BEGIN Text passage

Question

at 40 degree Celsius the vapour pressure of pure liquids benzene and toluene are 160 mm Hg and 60 mm Hg respectively at the same temperature and pressure of an equimolar solution of the two liquids assuming the ideal solution should be

Answer 1

Answer:

110

Explanation:

using the formula

ptotal= p°x1+ px2

as equimolar mixture

X1=0.5 and X2 = 0.5

Answer 2

The question you have asked id incomplete.

I think this is your question:-

At 40°C, the vapour pressure of pure liquids, benzene and toluene, are 160 mm Hg and 60 mm Hg, respectively. At the same temperature, the vapor pressure of an equimolar solution of the two liquids, assuming the ideal solution, should be:

Answer:

110mm of Hg

Explanation:

The question here is to find total pressure exerted by vapour ($P_t$) of both the liquids, which is given as

$=>P_t$=pressure due to toluene +pressure due to benzene

$=>P_t=(P^{0}_b_e_n_z_e_n_e)X_b_e_n_z_e_n_e+(P^{0}_t_o_l_u_e_n_e)X_t_o_l_u_e_n_e$

Since χ = mole fraction = 1/2 [∵ equimolar solutions]

$=>P_t=(160)(\frac{1}{2} )+60(\frac{1}{2} )\\\\=>\boxed{P_t=110}$

Hope this answer helped you :)

END Text passage
BEGIN Data under study

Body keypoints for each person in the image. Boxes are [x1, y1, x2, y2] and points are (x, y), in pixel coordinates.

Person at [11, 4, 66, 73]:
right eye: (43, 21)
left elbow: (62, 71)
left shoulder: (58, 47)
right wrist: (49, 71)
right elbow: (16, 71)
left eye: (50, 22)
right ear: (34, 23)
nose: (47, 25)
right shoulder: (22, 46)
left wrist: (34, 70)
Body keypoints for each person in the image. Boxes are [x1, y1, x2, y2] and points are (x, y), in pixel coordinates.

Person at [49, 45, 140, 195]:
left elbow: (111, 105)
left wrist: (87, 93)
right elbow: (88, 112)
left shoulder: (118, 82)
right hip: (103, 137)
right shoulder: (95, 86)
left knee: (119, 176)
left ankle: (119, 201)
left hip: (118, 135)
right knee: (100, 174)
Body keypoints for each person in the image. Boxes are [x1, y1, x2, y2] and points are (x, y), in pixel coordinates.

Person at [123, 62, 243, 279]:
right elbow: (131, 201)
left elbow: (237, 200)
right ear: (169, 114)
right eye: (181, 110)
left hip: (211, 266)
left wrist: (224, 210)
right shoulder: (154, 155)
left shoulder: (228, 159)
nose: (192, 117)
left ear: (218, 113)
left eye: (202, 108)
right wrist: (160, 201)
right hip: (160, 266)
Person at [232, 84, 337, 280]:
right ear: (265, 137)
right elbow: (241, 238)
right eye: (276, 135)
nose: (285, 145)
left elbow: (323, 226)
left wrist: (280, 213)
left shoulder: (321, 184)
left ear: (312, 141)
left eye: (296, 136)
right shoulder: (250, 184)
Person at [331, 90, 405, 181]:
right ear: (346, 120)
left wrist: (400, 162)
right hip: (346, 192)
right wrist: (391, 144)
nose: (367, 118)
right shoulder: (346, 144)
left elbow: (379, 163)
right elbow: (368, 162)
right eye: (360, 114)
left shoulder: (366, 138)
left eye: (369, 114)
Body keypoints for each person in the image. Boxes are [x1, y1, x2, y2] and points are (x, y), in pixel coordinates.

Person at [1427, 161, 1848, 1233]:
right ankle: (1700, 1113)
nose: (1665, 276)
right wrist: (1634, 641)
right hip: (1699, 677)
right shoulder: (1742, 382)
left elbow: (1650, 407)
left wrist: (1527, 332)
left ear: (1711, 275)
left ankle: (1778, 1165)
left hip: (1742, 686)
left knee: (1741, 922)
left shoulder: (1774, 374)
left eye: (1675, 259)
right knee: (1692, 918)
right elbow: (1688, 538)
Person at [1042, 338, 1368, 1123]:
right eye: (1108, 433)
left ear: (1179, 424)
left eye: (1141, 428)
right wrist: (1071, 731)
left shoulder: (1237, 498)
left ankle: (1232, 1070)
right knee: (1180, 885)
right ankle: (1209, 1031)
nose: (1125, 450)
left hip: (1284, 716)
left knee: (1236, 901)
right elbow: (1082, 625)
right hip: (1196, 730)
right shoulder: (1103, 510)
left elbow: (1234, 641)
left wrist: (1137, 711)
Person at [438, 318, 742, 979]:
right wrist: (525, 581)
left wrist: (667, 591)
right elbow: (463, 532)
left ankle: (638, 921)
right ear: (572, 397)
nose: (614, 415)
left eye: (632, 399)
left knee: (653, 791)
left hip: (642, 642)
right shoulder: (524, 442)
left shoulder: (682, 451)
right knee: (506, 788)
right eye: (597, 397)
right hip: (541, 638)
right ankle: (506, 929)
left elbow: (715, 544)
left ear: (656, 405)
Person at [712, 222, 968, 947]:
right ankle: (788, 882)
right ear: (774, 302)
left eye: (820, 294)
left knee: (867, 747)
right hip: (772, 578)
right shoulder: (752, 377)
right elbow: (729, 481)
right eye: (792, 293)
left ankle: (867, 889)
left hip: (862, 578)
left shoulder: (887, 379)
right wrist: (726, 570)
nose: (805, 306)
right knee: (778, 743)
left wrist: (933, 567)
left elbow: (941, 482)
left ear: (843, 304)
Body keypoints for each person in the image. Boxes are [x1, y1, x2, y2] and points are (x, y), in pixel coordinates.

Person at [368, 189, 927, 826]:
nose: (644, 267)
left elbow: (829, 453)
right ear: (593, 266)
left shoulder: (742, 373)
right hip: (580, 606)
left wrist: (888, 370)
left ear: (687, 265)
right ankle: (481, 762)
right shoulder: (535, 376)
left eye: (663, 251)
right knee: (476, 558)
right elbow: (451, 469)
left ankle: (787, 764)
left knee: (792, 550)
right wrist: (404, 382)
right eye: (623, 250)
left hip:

END Data under study

*Parts of the exercise:*
1. In the vapor pressure thread, write out the passage from "The question here" up to and including "helped you :)", replacing "mole fraction" with "molar fraction".
2. In the vapor pressure thread, what is the vapor pressure of pure toluene at 40 degrees Celsius?

*Answers to the exercises:*
1.
The question here is to find total pressure exerted by vapour ($P_t$) of both the liquids, which is given as

$=>P_t$=pressure due to toluene +pressure due to benzene

$=>P_t=(P^{0}_b_e_n_z_e_n_e)X_b_e_n_z_e_n_e+(P^{0}_t_o_l_u_e_n_e)X_t_o_l_u_e_n_e$

Since χ = molar fraction = 1/2 [∵ equimolar solutions]

$=>P_t=(160)(\frac{1}{2} )+60(\frac{1}{2} )\\\\=>\boxed{P_t=110}$

Hope this answer helped you :)

2. 60 mm Hg